Extracted records:
● ● ● ● ●

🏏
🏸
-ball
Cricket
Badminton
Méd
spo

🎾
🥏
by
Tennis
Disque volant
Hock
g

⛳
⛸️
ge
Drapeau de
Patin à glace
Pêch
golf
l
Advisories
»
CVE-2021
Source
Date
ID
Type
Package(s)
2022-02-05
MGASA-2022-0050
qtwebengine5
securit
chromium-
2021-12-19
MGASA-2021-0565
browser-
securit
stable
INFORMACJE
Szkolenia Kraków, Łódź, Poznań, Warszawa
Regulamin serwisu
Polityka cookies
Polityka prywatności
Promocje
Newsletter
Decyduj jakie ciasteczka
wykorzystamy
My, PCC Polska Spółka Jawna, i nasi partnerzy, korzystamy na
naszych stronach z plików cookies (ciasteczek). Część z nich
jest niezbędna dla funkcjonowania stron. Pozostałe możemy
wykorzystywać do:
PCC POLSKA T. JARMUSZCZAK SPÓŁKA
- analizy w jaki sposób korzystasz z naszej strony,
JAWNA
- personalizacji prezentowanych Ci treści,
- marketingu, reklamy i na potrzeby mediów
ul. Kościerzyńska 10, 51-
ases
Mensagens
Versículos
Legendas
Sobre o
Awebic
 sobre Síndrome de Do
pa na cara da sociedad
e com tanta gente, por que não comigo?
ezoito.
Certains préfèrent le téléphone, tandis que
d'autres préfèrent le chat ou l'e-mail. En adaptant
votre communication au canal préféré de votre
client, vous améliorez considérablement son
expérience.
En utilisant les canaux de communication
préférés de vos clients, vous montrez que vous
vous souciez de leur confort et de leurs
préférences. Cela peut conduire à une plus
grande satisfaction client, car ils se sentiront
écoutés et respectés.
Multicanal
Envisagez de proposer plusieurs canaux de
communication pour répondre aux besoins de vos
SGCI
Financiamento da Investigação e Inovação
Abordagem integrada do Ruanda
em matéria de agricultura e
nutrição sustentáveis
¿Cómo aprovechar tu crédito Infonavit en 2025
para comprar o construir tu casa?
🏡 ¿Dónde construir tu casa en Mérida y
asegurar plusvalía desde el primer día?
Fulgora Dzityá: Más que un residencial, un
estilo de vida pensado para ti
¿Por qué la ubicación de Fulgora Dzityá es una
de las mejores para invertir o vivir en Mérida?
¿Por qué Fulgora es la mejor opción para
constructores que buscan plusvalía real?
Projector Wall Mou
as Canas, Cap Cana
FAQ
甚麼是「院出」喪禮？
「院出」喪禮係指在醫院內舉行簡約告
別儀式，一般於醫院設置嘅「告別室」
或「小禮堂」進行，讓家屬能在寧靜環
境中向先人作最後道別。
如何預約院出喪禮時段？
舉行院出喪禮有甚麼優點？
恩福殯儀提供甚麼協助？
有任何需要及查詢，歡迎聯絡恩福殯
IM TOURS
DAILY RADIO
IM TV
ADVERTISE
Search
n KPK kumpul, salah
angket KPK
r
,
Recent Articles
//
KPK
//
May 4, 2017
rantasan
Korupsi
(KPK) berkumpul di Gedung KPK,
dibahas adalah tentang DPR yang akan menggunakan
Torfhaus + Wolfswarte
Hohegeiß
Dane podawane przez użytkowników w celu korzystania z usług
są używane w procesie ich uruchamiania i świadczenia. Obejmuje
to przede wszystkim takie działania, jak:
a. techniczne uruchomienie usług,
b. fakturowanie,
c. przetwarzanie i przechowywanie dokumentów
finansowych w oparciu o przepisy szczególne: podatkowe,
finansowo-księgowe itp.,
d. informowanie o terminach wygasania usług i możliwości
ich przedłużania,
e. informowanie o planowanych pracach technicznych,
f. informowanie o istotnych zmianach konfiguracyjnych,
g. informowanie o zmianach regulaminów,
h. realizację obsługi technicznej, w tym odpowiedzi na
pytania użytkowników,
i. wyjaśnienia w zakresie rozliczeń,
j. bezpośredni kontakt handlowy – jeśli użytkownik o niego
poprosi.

● ● ● ● ●

*What the exercise asks*:
What you return should be the lines from the start of the data through the line with "- analizy w", quoted exactly and nothing more.

*Response*:
🏏
🏸
-ball
Cricket
Badminton
Méd
spo

🎾
🥏
by
Tennis
Disque volant
Hock
g

⛳
⛸️
ge
Drapeau de
Patin à glace
Pêch
golf
l
Advisories
»
CVE-2021
Source
Date
ID
Type
Package(s)
2022-02-05
MGASA-2022-0050
qtwebengine5
securit
chromium-
2021-12-19
MGASA-2021-0565
browser-
securit
stable
INFORMACJE
Szkolenia Kraków, Łódź, Poznań, Warszawa
Regulamin serwisu
Polityka cookies
Polityka prywatności
Promocje
Newsletter
Decyduj jakie ciasteczka
wykorzystamy
My, PCC Polska Spółka Jawna, i nasi partnerzy, korzystamy na
naszych stronach z plików cookies (ciasteczek). Część z nich
jest niezbędna dla funkcjonowania stron. Pozostałe możemy
wykorzystywać do:
PCC POLSKA T. JARMUSZCZAK SPÓŁKA
- analizy w jaki sposób korzystasz z naszej strony,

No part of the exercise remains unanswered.